» Records shown
________________________
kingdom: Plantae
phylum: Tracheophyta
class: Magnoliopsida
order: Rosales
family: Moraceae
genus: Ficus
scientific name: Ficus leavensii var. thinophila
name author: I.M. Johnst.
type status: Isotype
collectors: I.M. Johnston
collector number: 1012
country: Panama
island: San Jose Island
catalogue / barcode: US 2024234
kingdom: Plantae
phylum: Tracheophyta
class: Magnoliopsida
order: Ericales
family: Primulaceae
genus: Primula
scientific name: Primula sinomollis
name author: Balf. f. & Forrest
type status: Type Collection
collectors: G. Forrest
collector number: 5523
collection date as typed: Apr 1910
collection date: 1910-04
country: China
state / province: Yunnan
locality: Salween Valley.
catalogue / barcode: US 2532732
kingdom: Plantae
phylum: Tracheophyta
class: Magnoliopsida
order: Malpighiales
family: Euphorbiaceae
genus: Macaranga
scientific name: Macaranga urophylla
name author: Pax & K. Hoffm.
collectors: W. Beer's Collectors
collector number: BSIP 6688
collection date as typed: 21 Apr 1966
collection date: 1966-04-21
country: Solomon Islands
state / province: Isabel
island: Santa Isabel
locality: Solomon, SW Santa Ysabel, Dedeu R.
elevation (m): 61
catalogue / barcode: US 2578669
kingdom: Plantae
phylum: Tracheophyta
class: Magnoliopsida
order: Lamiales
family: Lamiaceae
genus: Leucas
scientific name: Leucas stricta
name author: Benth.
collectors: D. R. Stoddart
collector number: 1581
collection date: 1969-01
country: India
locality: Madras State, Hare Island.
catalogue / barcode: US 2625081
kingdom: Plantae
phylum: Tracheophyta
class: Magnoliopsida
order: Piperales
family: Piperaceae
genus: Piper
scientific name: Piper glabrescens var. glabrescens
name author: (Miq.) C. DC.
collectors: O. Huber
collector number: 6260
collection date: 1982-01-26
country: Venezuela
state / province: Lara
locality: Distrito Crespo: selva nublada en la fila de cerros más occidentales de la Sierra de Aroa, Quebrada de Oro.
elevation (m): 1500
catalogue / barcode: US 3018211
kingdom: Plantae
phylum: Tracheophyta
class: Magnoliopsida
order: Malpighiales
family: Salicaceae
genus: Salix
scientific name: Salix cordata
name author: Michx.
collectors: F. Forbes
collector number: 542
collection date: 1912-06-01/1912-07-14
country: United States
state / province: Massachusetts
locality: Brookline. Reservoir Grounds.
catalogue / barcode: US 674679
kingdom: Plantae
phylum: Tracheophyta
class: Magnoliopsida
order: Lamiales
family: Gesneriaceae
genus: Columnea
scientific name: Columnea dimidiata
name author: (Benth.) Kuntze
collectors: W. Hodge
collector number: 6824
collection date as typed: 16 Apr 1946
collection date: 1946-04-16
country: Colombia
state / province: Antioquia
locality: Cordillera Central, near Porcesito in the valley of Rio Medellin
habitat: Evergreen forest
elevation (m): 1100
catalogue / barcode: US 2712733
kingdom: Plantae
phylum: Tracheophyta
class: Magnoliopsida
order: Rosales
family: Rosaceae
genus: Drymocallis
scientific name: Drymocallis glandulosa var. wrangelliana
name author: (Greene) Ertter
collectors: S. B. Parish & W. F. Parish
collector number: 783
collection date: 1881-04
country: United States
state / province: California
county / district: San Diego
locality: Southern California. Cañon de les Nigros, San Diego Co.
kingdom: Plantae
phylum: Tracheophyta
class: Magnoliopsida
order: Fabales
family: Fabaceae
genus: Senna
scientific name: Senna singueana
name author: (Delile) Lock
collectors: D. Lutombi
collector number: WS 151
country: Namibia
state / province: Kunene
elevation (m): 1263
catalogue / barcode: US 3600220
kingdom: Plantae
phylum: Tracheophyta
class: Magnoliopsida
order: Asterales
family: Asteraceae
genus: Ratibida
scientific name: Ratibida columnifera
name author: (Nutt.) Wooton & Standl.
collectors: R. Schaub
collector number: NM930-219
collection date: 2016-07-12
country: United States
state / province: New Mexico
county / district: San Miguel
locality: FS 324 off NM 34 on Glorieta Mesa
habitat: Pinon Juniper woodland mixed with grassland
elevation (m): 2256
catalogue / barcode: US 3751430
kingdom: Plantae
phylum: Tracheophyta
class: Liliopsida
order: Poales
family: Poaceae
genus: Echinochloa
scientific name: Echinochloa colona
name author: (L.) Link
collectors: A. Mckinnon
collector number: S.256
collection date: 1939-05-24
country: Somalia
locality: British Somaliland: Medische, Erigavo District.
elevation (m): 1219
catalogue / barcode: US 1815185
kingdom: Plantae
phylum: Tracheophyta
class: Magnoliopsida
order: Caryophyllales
________________________
» Your instructions
Reproduce every line of the data above verbatim, without changing anything.

» Solution to this exercise
kingdom: Plantae
phylum: Tracheophyta
class: Magnoliopsida
order: Rosales
family: Moraceae
genus: Ficus
scientific name: Ficus leavensii var. thinophila
name author: I.M. Johnst.
type status: Isotype
collectors: I.M. Johnston
collector number: 1012
country: Panama
island: San Jose Island
catalogue / barcode: US 2024234
kingdom: Plantae
phylum: Tracheophyta
class: Magnoliopsida
order: Ericales
family: Primulaceae
genus: Primula
scientific name: Primula sinomollis
name author: Balf. f. & Forrest
type status: Type Collection
collectors: G. Forrest
collector number: 5523
collection date as typed: Apr 1910
collection date: 1910-04
country: China
state / province: Yunnan
locality: Salween Valley.
catalogue / barcode: US 2532732
kingdom: Plantae
phylum: Tracheophyta
class: Magnoliopsida
order: Malpighiales
family: Euphorbiaceae
genus: Macaranga
scientific name: Macaranga urophylla
name author: Pax & K. Hoffm.
collectors: W. Beer's Collectors
collector number: BSIP 6688
collection date as typed: 21 Apr 1966
collection date: 1966-04-21
country: Solomon Islands
state / province: Isabel
island: Santa Isabel
locality: Solomon, SW Santa Ysabel, Dedeu R.
elevation (m): 61
catalogue / barcode: US 2578669
kingdom: Plantae
phylum: Tracheophyta
class: Magnoliopsida
order: Lamiales
family: Lamiaceae
genus: Leucas
scientific name: Leucas stricta
name author: Benth.
collectors: D. R. Stoddart
collector number: 1581
collection date: 1969-01
country: India
locality: Madras State, Hare Island.
catalogue / barcode: US 2625081
kingdom: Plantae
phylum: Tracheophyta
class: Magnoliopsida
order: Piperales
family: Piperaceae
genus: Piper
scientific name: Piper glabrescens var. glabrescens
name author: (Miq.) C. DC.
collectors: O. Huber
collector number: 6260
collection date: 1982-01-26
country: Venezuela
state / province: Lara
locality: Distrito Crespo: selva nublada en la fila de cerros más occidentales de la Sierra de Aroa, Quebrada de Oro.
elevation (m): 1500
catalogue / barcode: US 3018211
kingdom: Plantae
phylum: Tracheophyta
class: Magnoliopsida
order: Malpighiales
family: Salicaceae
genus: Salix
scientific name: Salix cordata
name author: Michx.
collectors: F. Forbes
collector number: 542
collection date: 1912-06-01/1912-07-14
country: United States
state / province: Massachusetts
locality: Brookline. Reservoir Grounds.
catalogue / barcode: US 674679
kingdom: Plantae
phylum: Tracheophyta
class: Magnoliopsida
order: Lamiales
family: Gesneriaceae
genus: Columnea
scientific name: Columnea dimidiata
name author: (Benth.) Kuntze
collectors: W. Hodge
collector number: 6824
collection date as typed: 16 Apr 1946
collection date: 1946-04-16
country: Colombia
state / province: Antioquia
locality: Cordillera Central, near Porcesito in the valley of Rio Medellin
habitat: Evergreen forest
elevation (m): 1100
catalogue / barcode: US 2712733
kingdom: Plantae
phylum: Tracheophyta
class: Magnoliopsida
order: Rosales
family: Rosaceae
genus: Drymocallis
scientific name: Drymocallis glandulosa var. wrangelliana
name author: (Greene) Ertter
collectors: S. B. Parish & W. F. Parish
collector number: 783
collection date: 1881-04
country: United States
state / province: California
county / district: San Diego
locality: Southern California. Cañon de les Nigros, San Diego Co.
kingdom: Plantae
phylum: Tracheophyta
class: Magnoliopsida
order: Fabales
family: Fabaceae
genus: Senna
scientific name: Senna singueana
name author: (Delile) Lock
collectors: D. Lutombi
collector number: WS 151
country: Namibia
state / province: Kunene
elevation (m): 1263
catalogue / barcode: US 3600220
kingdom: Plantae
phylum: Tracheophyta
class: Magnoliopsida
order: Asterales
family: Asteraceae
genus: Ratibida
scientific name: Ratibida columnifera
name author: (Nutt.) Wooton & Standl.
collectors: R. Schaub
collector number: NM930-219
collection date: 2016-07-12
country: United States
state / province: New Mexico
county / district: San Miguel
locality: FS 324 off NM 34 on Glorieta Mesa
habitat: Pinon Juniper woodland mixed with grassland
elevation (m): 2256
catalogue / barcode: US 3751430
kingdom: Plantae
phylum: Tracheophyta
class: Liliopsida
order: Poales
family: Poaceae
genus: Echinochloa
scientific name: Echinochloa colona
name author: (L.) Link
collectors: A. Mckinnon
collector number: S.256
collection date: 1939-05-24
country: Somalia
locality: British Somaliland: Medische, Erigavo District.
elevation (m): 1219
catalogue / barcode: US 1815185
kingdom: Plantae
phylum: Tracheophyta
class: Magnoliopsida
order: Caryophyllales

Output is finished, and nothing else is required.